Шемяка крепко пожал ему руку.
«Князь Димитрий Юрьевич! – вскричал Сабуров, вбегая испуганный, – дело плохое: в войске началось сильное волнение: крамола воевод усиливается; слышны клики буйные против тебя».
– Я пойду к ним, обличу их, обличу их вероломного князя!
«Князь! помысли, опомнись: что ты замышляешь? – сказал Гудочник. – Надобно спасаться, и не здесь место оправдывать себя, но там, там, на новогородском вече, с булатными доводами правоты твоей!»
– Князь! спасайся, если только есть средство! – сказал Чарторийский, – оставь нас в жертву врагов твоих!
«Вас оставить – последних друзей моих? Никогда, никогда!»
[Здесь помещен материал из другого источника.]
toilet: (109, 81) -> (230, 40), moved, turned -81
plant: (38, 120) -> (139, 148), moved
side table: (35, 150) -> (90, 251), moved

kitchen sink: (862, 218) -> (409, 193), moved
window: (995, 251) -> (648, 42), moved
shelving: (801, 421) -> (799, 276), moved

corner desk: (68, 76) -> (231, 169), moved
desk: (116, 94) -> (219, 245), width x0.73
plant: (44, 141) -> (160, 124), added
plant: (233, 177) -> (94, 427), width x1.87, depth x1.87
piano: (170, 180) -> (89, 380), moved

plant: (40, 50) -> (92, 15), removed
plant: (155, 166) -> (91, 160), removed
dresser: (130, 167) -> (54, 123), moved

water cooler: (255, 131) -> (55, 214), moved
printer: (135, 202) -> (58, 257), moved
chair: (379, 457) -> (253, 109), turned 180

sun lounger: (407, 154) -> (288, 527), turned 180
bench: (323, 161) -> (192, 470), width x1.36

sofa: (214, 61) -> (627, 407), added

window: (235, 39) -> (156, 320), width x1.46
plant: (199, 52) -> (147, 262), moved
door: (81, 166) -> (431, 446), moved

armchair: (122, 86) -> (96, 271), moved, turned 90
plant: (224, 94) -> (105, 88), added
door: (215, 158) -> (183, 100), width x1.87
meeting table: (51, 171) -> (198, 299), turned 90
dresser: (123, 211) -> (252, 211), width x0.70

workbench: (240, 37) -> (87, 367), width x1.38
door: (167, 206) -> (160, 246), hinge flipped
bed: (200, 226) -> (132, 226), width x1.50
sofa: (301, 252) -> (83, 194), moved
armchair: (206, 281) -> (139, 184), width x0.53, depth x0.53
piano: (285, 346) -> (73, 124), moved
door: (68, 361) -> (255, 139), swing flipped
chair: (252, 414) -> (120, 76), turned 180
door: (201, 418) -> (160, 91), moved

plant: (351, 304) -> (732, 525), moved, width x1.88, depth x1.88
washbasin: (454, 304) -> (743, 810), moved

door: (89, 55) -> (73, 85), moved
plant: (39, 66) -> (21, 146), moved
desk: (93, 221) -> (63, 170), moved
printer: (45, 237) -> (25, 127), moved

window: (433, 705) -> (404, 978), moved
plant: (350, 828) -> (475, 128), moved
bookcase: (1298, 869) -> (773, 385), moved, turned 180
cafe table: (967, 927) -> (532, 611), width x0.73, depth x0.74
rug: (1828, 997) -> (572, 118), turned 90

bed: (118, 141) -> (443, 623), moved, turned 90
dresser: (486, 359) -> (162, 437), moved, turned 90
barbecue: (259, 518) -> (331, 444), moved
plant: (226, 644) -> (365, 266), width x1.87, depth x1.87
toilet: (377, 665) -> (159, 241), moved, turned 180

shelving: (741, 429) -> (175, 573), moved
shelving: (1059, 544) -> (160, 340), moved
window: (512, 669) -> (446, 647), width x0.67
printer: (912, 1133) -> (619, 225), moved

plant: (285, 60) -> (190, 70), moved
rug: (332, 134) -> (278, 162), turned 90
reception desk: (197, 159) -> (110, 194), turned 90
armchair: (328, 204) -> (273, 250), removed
– Мы найдем средства спастись все, не боясь ни крамол, ни мечей, – сказал Гудочник. – Недалеко отсюда ждут нас подводы, и мы будем далеко, прежде нежели опомнятся москвичи от гостинца нашего. Поспешим!
Гудочник пошел; все следовали за ним, поспешно сели на коней и тихо поехали из небольшого селения, где был главный притон московских воевод. Видно было повсюду большое волнение; огни мелькали по домам; воины ездили взад и вперед; большой костер огня разложен был за селением. Тихо проехали беглецы мимо толпы воинов, собравшихся в беспорядке подле костра. «Вслушайся в клики их», – говорил Гудочник Шемяке. В шуме и безобразных воплях, слышны были громкие восклицания: «Смерть Юрьеву отродью! Чего мешкать! Смерть изменникам московского Великого князя! Не станем терпеть ханских друзей!»
– Теперь пора попотчевать друзей твоих! – сказал Гудочник. – Поедем скорее! – Отъехав к лесу, недалеко от селения, Гудочник затрубил в звонкий рожок. Звуки далеко отдались в лесу и звонко повторены были другим и третьим рожками. Не прошло несколько мгновений, как в стороне к Белеву засветился огонь, и пожар опламенил небосклон.
«Ты предаешь соотчичей в руки врагов!» – вскричал с негодованием Шемяка.
– Нет! спасаю их. Через час, не более, тайная засада обошла бы их сзади, и они погибли бы все, в тишине сна и ночи, под саблею басурманской. Князь Чарторийский! можешь ли держаться на коне?
«Могу, если надобно спасать жизнь».
– Итак, благослови, Господи! Мы должны проехать здесь, прямо через лес, по тропинке, и выехать на Рязанскую дорогу. Пока опомнятся наши друзья, пока управятся они с пожаром, а потом с татарами, мы будем уже далеко.